#### [Problem to work on]
Every line below that contains "considered" is to be copied.

##### Record extracts

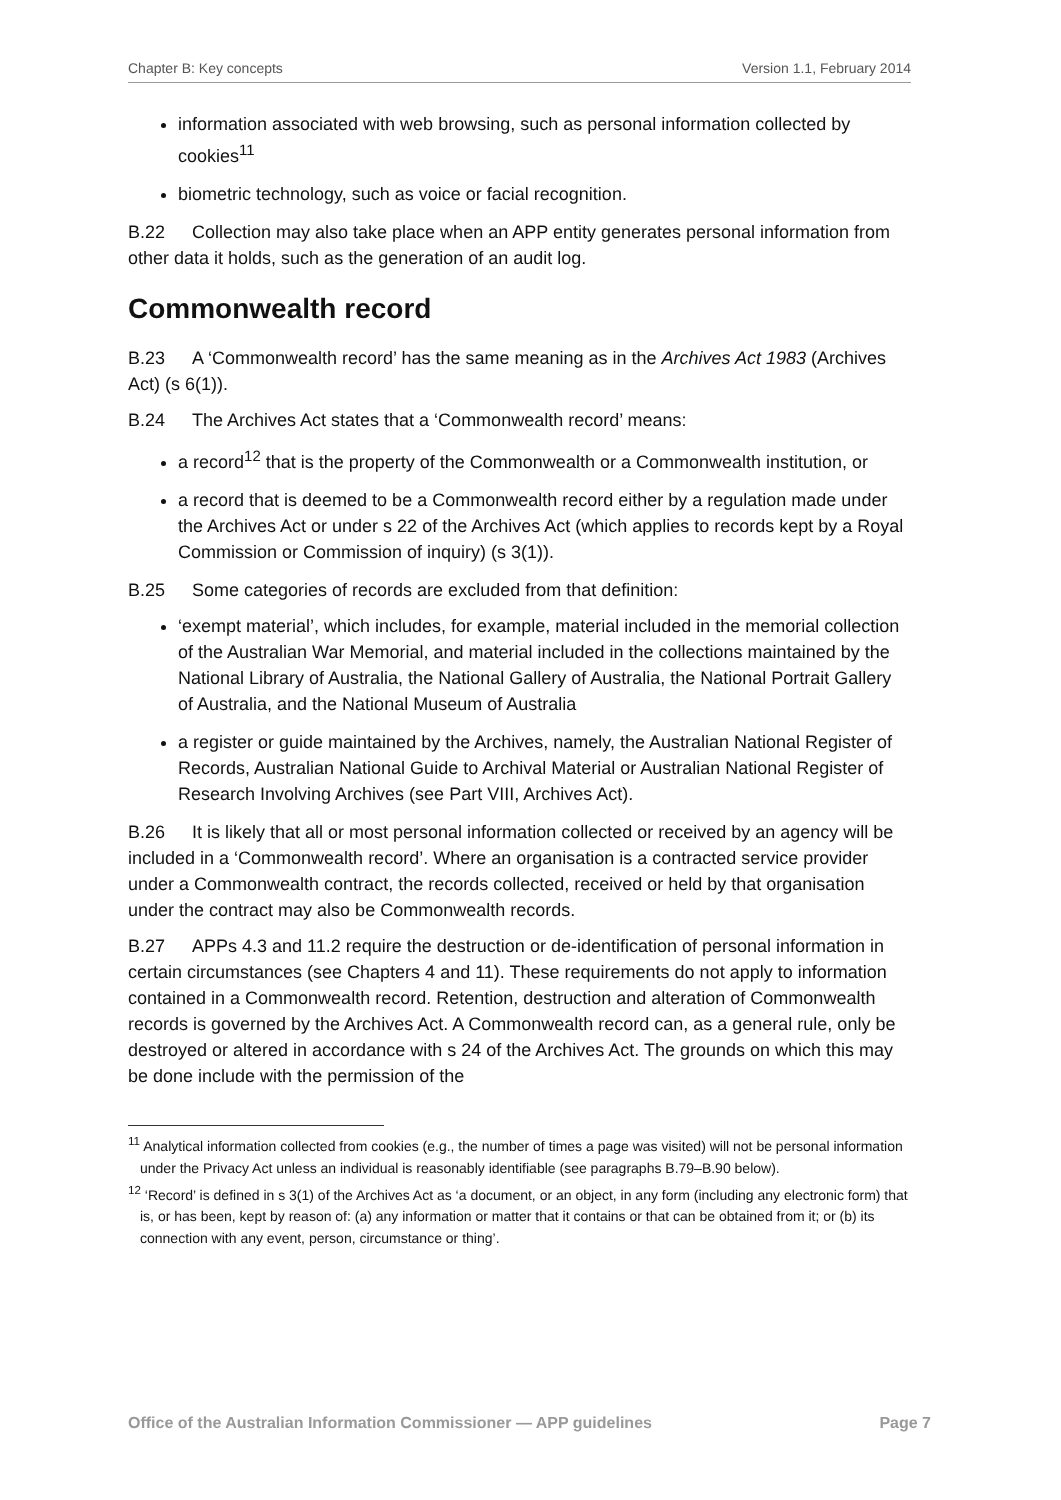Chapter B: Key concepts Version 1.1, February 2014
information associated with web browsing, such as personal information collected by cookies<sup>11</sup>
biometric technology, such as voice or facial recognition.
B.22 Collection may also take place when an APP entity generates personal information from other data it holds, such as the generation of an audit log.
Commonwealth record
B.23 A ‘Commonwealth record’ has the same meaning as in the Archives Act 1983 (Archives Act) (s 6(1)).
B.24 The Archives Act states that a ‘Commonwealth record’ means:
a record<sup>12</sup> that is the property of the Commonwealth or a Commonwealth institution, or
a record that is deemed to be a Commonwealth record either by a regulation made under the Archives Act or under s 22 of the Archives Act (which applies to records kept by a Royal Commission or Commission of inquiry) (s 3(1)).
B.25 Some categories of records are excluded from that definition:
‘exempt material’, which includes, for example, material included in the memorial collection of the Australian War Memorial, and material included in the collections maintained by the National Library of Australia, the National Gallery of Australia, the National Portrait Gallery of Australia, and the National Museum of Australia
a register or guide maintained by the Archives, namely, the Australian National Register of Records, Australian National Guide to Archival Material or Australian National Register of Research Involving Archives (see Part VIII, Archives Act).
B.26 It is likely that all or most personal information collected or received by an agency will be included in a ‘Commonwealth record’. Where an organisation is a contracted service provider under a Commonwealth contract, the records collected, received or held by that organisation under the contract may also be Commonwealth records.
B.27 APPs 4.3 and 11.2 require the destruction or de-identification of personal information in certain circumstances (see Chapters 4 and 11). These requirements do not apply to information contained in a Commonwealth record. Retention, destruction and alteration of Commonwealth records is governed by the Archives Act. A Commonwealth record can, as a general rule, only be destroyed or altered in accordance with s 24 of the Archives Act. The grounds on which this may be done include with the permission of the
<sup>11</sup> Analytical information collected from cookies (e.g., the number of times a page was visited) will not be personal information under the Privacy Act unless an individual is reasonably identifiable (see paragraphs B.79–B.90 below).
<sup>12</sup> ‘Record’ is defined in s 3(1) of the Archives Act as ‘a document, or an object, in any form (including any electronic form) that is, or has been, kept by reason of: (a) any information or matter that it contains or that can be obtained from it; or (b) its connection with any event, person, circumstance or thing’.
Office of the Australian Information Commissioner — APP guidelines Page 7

##########
##### Record extracts

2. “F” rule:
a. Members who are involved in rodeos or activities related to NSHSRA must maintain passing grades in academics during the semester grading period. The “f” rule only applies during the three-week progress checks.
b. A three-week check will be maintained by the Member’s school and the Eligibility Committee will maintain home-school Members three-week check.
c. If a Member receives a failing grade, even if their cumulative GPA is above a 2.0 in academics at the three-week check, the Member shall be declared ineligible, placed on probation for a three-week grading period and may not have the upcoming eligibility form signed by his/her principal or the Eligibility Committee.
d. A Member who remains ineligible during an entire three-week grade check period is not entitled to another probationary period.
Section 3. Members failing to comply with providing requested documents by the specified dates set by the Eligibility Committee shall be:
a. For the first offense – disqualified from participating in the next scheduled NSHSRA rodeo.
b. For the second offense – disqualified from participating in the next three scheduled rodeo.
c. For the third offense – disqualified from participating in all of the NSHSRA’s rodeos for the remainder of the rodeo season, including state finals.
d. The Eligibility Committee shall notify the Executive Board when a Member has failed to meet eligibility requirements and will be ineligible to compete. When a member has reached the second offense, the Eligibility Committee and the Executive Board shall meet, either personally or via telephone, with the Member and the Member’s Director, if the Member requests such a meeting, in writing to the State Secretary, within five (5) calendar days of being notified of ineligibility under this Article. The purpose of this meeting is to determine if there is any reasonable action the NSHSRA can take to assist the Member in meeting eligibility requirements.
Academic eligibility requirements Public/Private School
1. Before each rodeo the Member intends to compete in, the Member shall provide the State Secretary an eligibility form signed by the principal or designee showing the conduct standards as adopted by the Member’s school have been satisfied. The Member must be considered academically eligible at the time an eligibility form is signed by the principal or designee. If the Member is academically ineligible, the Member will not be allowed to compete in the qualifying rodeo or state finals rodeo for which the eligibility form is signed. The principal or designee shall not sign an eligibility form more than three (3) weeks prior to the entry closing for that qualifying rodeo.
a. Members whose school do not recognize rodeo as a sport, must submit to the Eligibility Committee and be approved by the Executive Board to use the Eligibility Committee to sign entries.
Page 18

##########
##### Record extracts

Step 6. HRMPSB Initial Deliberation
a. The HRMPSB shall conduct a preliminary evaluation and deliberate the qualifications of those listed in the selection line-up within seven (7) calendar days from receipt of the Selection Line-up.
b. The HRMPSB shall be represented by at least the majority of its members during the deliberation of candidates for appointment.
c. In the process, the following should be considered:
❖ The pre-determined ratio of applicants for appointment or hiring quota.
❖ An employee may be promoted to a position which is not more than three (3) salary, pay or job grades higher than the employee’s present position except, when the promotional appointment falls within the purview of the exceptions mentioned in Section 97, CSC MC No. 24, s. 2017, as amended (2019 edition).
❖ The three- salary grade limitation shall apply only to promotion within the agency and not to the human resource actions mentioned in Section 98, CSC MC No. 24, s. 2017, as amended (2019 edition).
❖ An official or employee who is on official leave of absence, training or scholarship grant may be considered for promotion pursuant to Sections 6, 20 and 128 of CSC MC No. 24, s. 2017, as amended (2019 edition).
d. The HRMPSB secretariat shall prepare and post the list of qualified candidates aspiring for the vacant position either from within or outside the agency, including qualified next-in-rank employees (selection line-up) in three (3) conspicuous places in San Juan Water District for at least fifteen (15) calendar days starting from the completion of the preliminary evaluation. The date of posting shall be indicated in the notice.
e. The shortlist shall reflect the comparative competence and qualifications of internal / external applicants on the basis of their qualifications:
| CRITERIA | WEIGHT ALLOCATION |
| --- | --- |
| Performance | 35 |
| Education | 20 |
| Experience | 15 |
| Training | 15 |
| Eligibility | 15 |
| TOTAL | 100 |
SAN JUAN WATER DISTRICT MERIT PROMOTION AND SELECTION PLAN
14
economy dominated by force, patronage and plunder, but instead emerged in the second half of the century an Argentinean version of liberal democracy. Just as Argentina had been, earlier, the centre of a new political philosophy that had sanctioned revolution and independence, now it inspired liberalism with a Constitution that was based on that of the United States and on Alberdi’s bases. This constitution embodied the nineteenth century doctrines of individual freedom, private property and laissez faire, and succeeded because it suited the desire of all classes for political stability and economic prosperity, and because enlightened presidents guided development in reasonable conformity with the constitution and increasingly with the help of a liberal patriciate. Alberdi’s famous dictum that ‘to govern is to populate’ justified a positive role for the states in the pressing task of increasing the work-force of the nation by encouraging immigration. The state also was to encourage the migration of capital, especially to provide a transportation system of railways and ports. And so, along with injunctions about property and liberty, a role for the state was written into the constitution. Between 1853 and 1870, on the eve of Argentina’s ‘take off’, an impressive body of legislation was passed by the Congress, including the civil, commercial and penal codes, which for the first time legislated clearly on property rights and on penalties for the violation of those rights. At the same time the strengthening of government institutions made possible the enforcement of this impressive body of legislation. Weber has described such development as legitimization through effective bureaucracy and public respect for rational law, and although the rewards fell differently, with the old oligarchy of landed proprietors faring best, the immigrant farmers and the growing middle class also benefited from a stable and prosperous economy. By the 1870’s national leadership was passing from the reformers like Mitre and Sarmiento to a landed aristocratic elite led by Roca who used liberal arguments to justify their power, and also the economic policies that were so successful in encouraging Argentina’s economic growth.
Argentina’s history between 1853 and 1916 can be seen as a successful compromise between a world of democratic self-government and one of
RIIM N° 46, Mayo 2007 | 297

##########

#### [Task answer]
1. Before each rodeo the Member intends to compete in, the Member shall provide the State Secretary an eligibility form signed by the principal or designee showing the conduct standards as adopted by the Member’s school have been satisfied. The Member must be considered academically eligible at the time an eligibility form is signed by the principal or designee. If the Member is academically ineligible, the Member will not be allowed to compete in the qualifying rodeo or state finals rodeo for which the eligibility form is signed. The principal or designee shall not sign an eligibility form more than three (3) weeks prior to the entry closing for that qualifying rodeo.
c. In the process, the following should be considered:
❖ An official or employee who is on official leave of absence, training or scholarship grant may be considered for promotion pursuant to Sections 6, 20 and 128 of CSC MC No. 24, s. 2017, as amended (2019 edition).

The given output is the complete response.